- Active: 1983.12 - 1998.12
- Country: People's Republic of China
- Branch: People's Liberation Army
- Role: Infantry
- Size: Division
- Part of: Liaoning Provincial Military District
- Garrison/HQ: Fuxin, Liaoning

= Reserve Infantry Division of Fuxin =

Chinese Military unit

The Reserve Division of Fuxin () was activated in December 1983 in Fuxin, Liaoning. The division was then composed of:
- 1st Garrison Regiment - Fuxin County
- 2nd Garrison Regiment - Xihe district, Fuxin
- 3rd Garrison Regiment - Zhangwu
- Artillery Regiment - Taiping district, Fuxin
- Tank Regiment - Haihe district, Fuxin
- Special Troops Regiment - Chaoyang

In November 1985 it was redesignated as the Reserve Garrison Division of Fuxin().

The division was composed of 9,026 personnel. Apart from small arms, the division possessed 4 85 mm guns, 4 100 mm mortars, 4 122 mm howitzers, 4 107 mm MRLs, 4 twin-37 mm AAA guns, 4 14.5 mm AAMGs, and 11 tractor vehicles. While organized with a tank regiment, the division virtually had no tanks.

In late 1986, the 2nd Garrison Regiment was reconfigured as the Engineer Battalion, Reserve Garrison Division of Fuxin.

On March 18, 1988, the division was further redesignated as the Reserve Infantry Division of Fuxin().
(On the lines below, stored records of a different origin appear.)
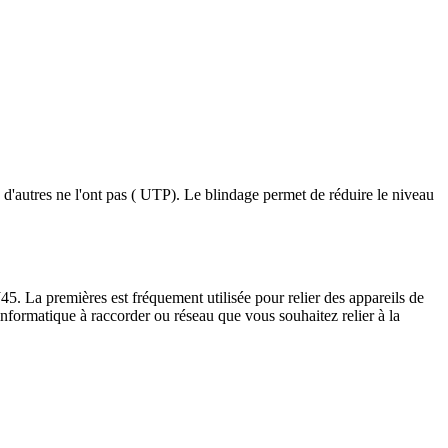
 d'autres ne l'ont pas ( UTP). Le blindage permet de réduire le niveau
5. La premières est fréquement utilisée pour relier des appareils de
t informatique à raccorder ou réseau que vous souhaitez relier à la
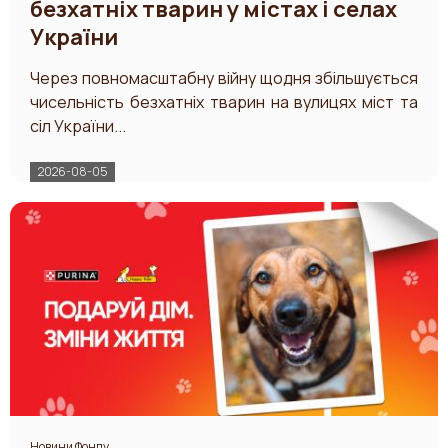
безхатніх тварин у містах і селах
України
Через повномасштабну війну щодня збільшується
чисельність безхатніх тварин на вулицях міст та
сіл України...
2026-08-05
Новини Фонду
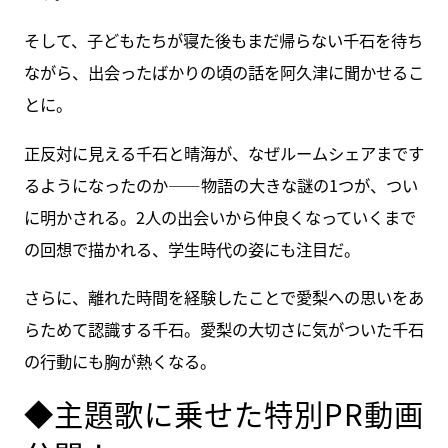
そして、子どもたちが寝た後もまだ帰らない千石を待ち
ながら、出会ったばかりの頃の話を阿久津に聞かせるこ
とに。
正反対に見える千石と晴海が、なぜルームシェアまです
るようになったのか――物語の大きな謎の1つが、つい
に明かされる。2人の出会いから仲良くなっていくまで
の回想で描かれる、学生時代の姿にも注目だ。
さらに、離れた時間を経験したことで愛梨への思いをあ
らためて認識する千石。愛梨の大切さに気がついた千石
の行動にも胸が熱くなる。
◆主題歌に乗せた特別PR動画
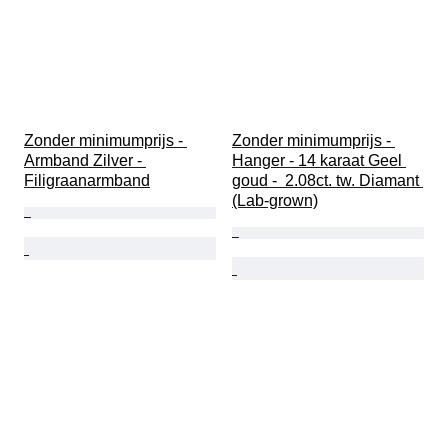
Zonder minimumprijs - 
Zonder minimumprijs - 
Armband Zilver - 
Hanger - 14 karaat Geel 
Filigraanarmband
goud -  2.08ct. tw. Diamant 
(Lab-grown)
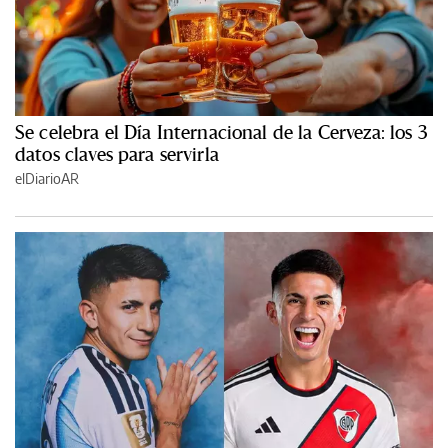
Se celebra el Día Internacional de la Cerveza: los 3
datos claves para servirla
elDiarioAR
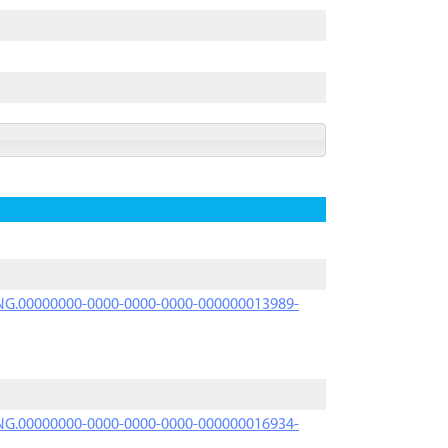
PRNG.00000000-0000-0000-0000-000000013989-
PRNG.00000000-0000-0000-0000-000000016934-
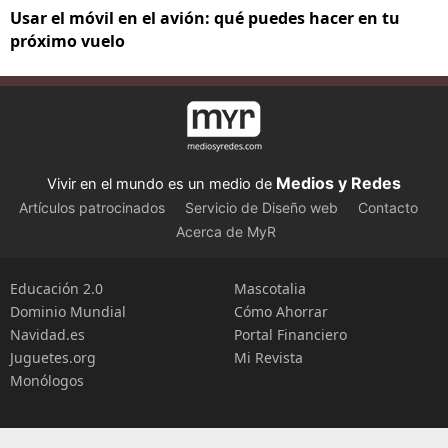
Usar el móvil en el avión: qué puedes hacer en tu
próximo vuelo
Medios y Redes
Vivir en el mundo es un medio de
Artículos patrocinados
Servicio de Diseño web
Contacto
Acerca de MyR
Educación 2.0
Mascotalia
Dominio Mundial
Cómo Ahorrar
Navidad.es
Portal Financiero
Juguetes.org
Mi Revista
Monólogos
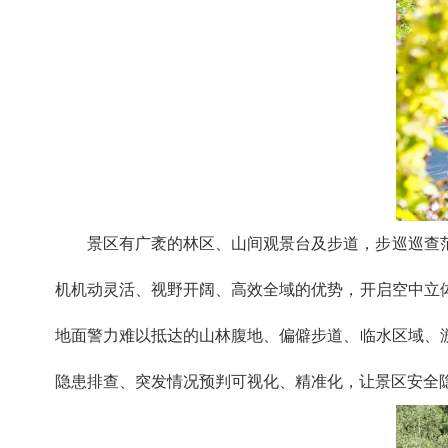
景区有广袤的林区、山间观景台及步道，步巡巡查
机机动灵活、视野开阔、高效全域的优势，开启空中立
地面警力难以抵达的山林腹地、偏僻步道、临水区域、
隐患排查、突发情况预判可视化、精准化，让景区安全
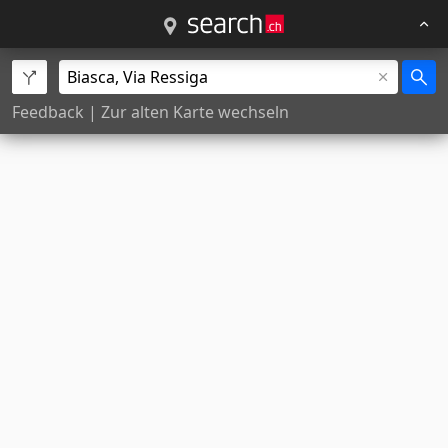
Feedback
|
Zur alten Karte wechseln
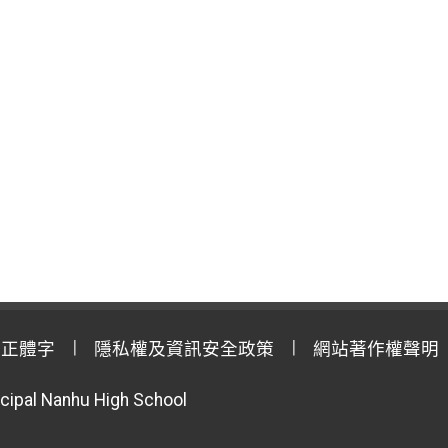
用正體字
隱私權及資訊安全政策
網站著作權聲明
cipal Nanhu High School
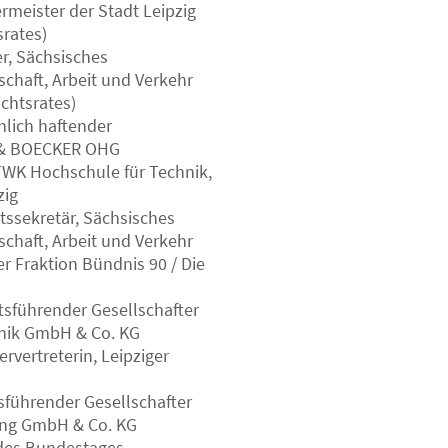
meister der Stadt Leipzig
srates)
er, Sächsisches
schaft, Arbeit und Verkehr
ichtsrates)
nlich haftender
R & BOECKER OHG
HTWK Hochschule für Technik,
zig
tssekretär, Sächsisches
schaft, Arbeit und Verkehr
er Fraktion Bündnis 90 / Die
sführender Gesellschafter
nik GmbH & Co. KG
rvertreterin, Leipziger
sführender Gesellschafter
ding GmbH & Co. KG
des Bundestages,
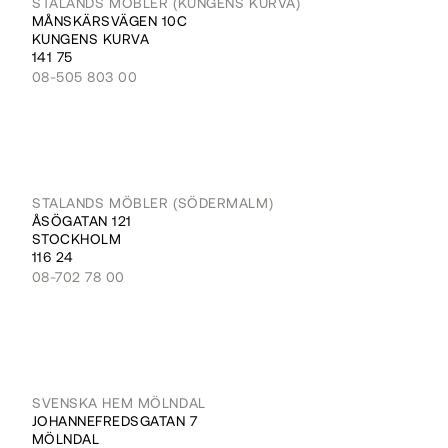
STALANDS MÖBLER (KUNGENS KURVA)
MÅNSKÄRSVÄGEN 10C
KUNGENS KURVA
141 75
08-505 803 00
STALANDS MÖBLER (SÖDERMALM)
ÅSÖGATAN 121
STOCKHOLM
116 24
08-702 78 00
SVENSKA HEM MÖLNDAL
JOHANNEFREDSGATAN 7
MÖLNDAL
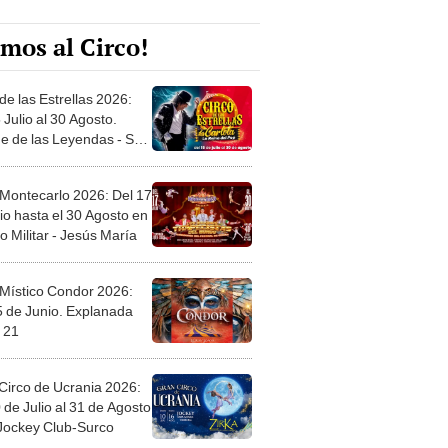
mos al Circo!
de las Estrellas 2026:
 Julio al 30 Agosto.
e de las Leyendas - San
l
 Montecarlo 2026: Del 17
io hasta el 30 Agosto en
o Militar - Jesús María
 Místico Condor 2026:
5 de Junio. Explanada
 21
Circo de Ucrania 2026:
 de Julio al 31 de Agosto
 Jockey Club-Surco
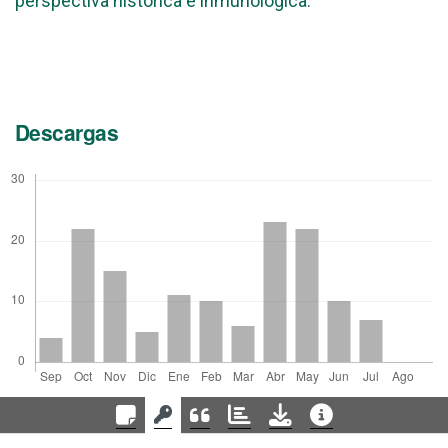
perspectiva histórica e inmunológica.
Descargas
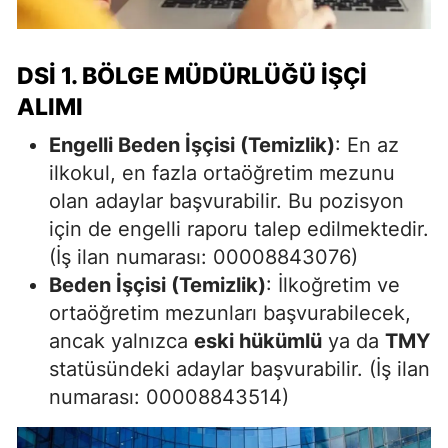
DSİ 1. BÖLGE MÜDÜRLÜĞÜ İŞÇI
ALIMI
Engelli Beden İşçisi (Temizlik)
: En az
ilkokul, en fazla ortaöğretim mezunu
olan adaylar başvurabilir. Bu pozisyon
için de engelli raporu talep edilmektedir.
(İş ilan numarası: 00008843076)
Beden İşçisi (Temizlik)
: İlkoğretim ve
ortaöğretim mezunları başvurabilecek,
ancak yalnızca
eski hükümlü
ya da
TMY
statüsündeki adaylar başvurabilir. (İş ilan
numarası: 00008843514)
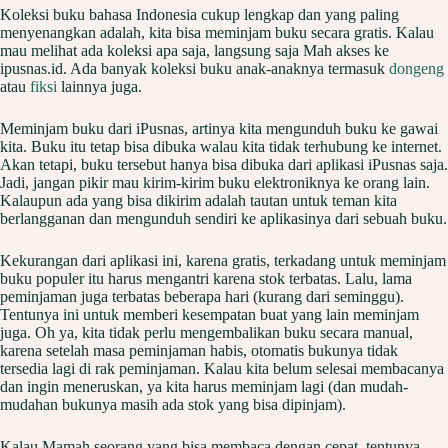
Koleksi buku bahasa Indonesia cukup lengkap dan yang paling
menyenangkan adalah, kita bisa meminjam buku secara gratis. Kalau
mau melihat ada koleksi apa saja, langsung saja Mah akses ke
ipusnas.id. Ada banyak koleksi buku anak-anaknya termasuk
dongeng
atau
fiksi
lainnya juga.
Meminjam buku dari iPusnas, artinya kita mengunduh buku ke gawai
kita. Buku itu tetap bisa dibuka walau kita tidak terhubung ke internet.
Akan tetapi, buku tersebut hanya bisa dibuka dari aplikasi iPusnas saja.
Jadi, jangan pikir mau kirim-kirim buku elektroniknya ke orang lain.
Kalaupun ada yang bisa dikirim adalah tautan untuk teman kita
berlangganan dan mengunduh sendiri ke aplikasinya dari sebuah buku.
Kekurangan dari aplikasi ini, karena gratis, terkadang untuk meminjam
buku populer itu harus mengantri karena stok terbatas. Lalu, lama
peminjaman juga terbatas beberapa hari (kurang dari seminggu).
Tentunya ini untuk memberi kesempatan buat yang lain meminjam
juga. Oh ya, kita tidak perlu mengembalikan buku secara manual,
karena setelah masa peminjaman habis, otomatis bukunya tidak
tersedia lagi di rak peminjaman. Kalau kita belum selesai membacanya
dan ingin meneruskan, ya kita harus meminjam lagi (dan mudah-
mudahan bukunya masih ada stok yang bisa dipinjam).
Kalau Mamah seorang yang bisa membaca dengan cepat, tentunya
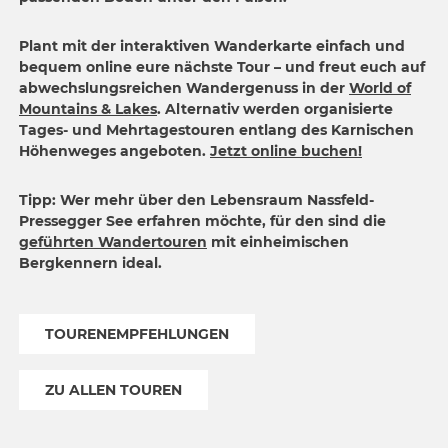
Plant mit der interaktiven Wanderkarte einfach und
bequem online eure nächste Tour – und freut euch auf
abwechslungsreichen Wandergenuss in der
World of
Mountains & Lakes
. Alternativ werden organisierte
Tages- und Mehrtagestouren entlang des Karnischen
Höhenweges angeboten.
Jetzt online buchen!
Tipp: Wer mehr über den Lebensraum Nassfeld-
Pressegger See erfahren möchte, für den sind die
geführten Wandertouren
mit einheimischen
Bergkennern ideal.
TOURENEMPFEHLUNGEN
ZU ALLEN TOUREN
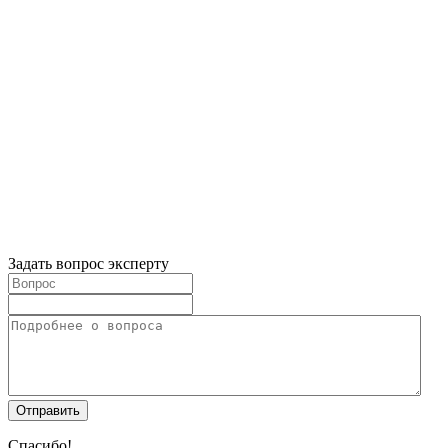
Задать вопрос эксперту
Спасибо!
The division was then composed of:
- 1st Infantry Regiment
- 2nd Infantry Regiment
- 3rd Infantry Regiment
- Artillery Regiment
- Tank Regiment
- Special Troops Regiment

On December 1, 1998, the division was merged into the 192nd Infantry Division as the 192nd Reserve Infantry Division of Liaoning Provincial Military District.